EXERCISE =>
Using the records below, give again exactly the lines from the line that contains "exposure_s: 1/1600" through the line that contains "exposure_s: 1/770", both ends included, and only those.

STUDY MATERIAL =>
=== Section Start ===

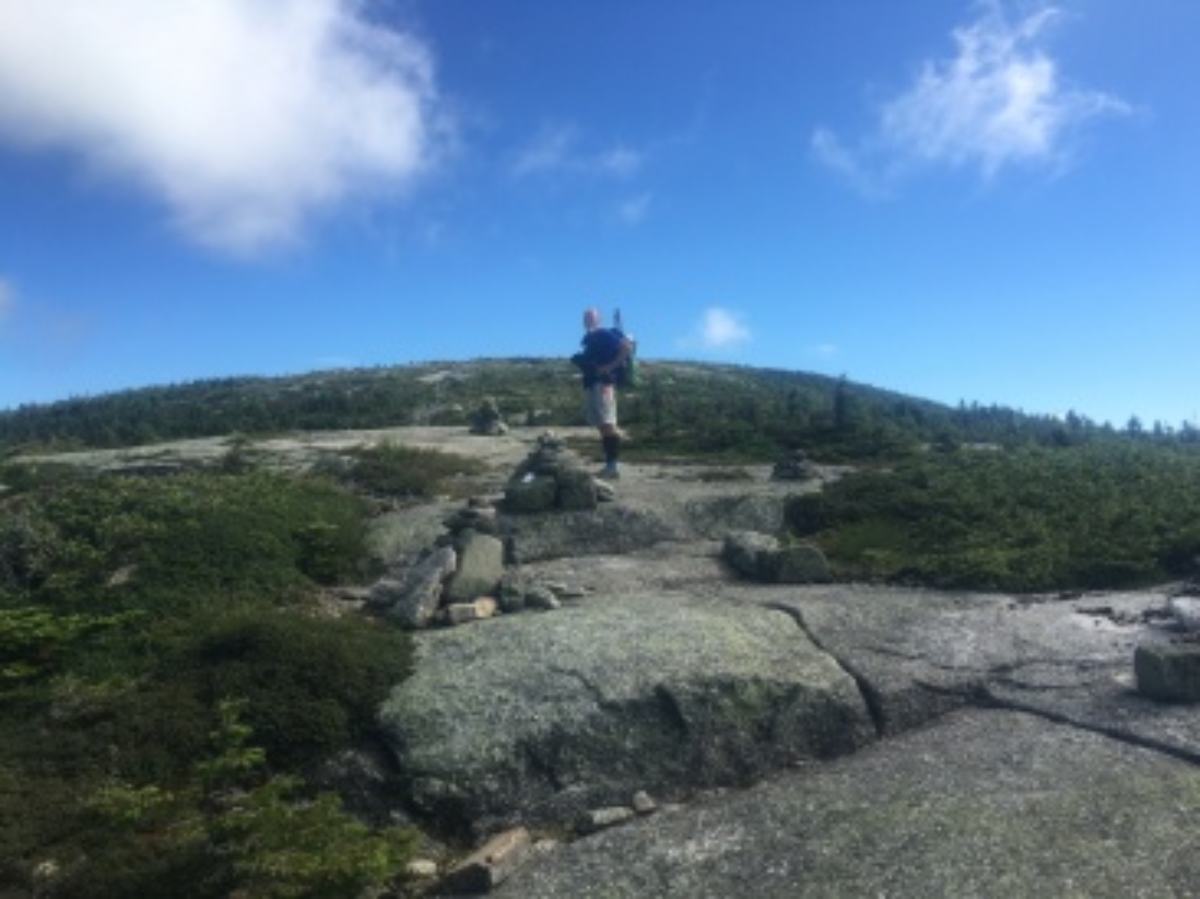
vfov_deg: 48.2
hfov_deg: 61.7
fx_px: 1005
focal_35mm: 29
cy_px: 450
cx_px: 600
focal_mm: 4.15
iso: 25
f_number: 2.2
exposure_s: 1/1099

=== Section End ===
=== Section Start ===

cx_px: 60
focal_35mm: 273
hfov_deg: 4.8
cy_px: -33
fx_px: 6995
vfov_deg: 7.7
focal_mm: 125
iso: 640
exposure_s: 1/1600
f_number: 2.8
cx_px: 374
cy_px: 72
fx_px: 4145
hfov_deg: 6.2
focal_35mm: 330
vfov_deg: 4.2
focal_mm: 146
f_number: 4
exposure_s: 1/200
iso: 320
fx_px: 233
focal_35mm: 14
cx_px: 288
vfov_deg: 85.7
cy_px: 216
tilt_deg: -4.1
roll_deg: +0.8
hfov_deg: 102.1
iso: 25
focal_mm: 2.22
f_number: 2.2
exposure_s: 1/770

=== Section End ===
=== Section Start ===

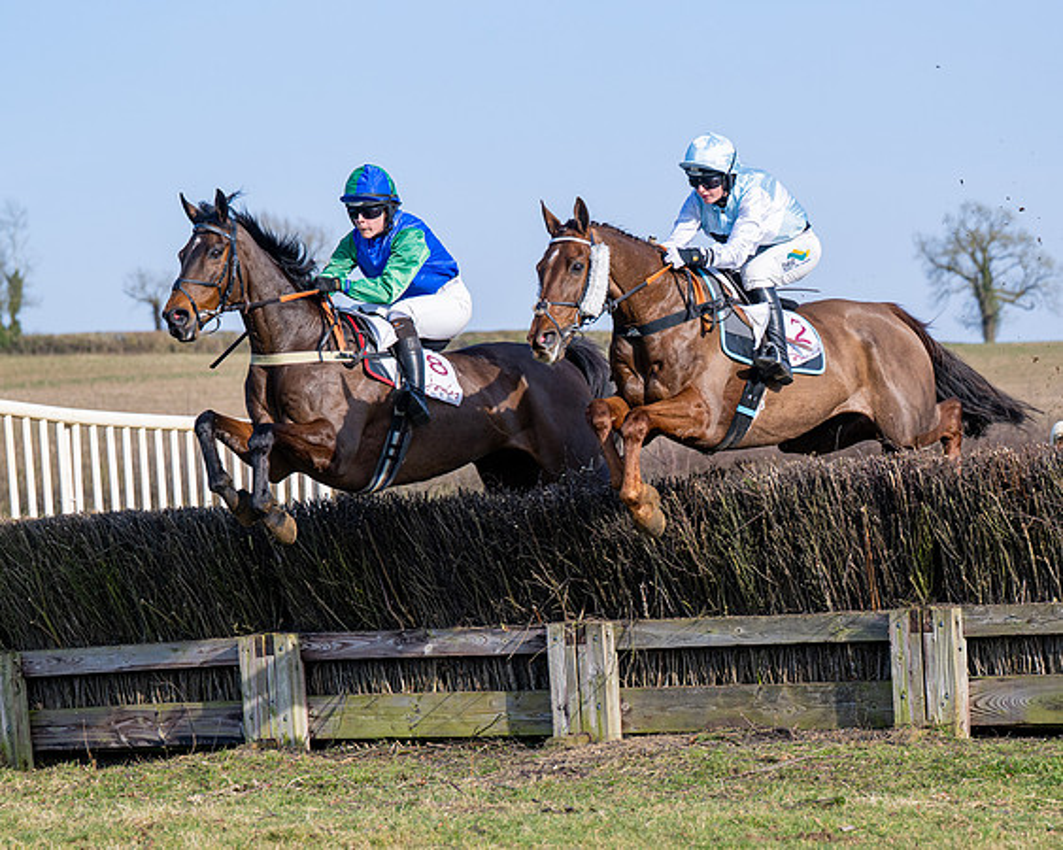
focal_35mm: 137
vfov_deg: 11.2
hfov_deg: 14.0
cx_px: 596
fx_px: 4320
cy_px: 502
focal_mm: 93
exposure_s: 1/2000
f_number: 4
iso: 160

=== Section End ===

ANSWER TO THIS EXERCISE =>
exposure_s: 1/1600
f_number: 2.8
cx_px: 374
cy_px: 72
fx_px: 4145
hfov_deg: 6.2
focal_35mm: 330
vfov_deg: 4.2
focal_mm: 146
f_number: 4
exposure_s: 1/200
iso: 320
fx_px: 233
focal_35mm: 14
cx_px: 288
vfov_deg: 85.7
cy_px: 216
tilt_deg: -4.1
roll_deg: +0.8
hfov_deg: 102.1
iso: 25
focal_mm: 2.22
f_number: 2.2
exposure_s: 1/770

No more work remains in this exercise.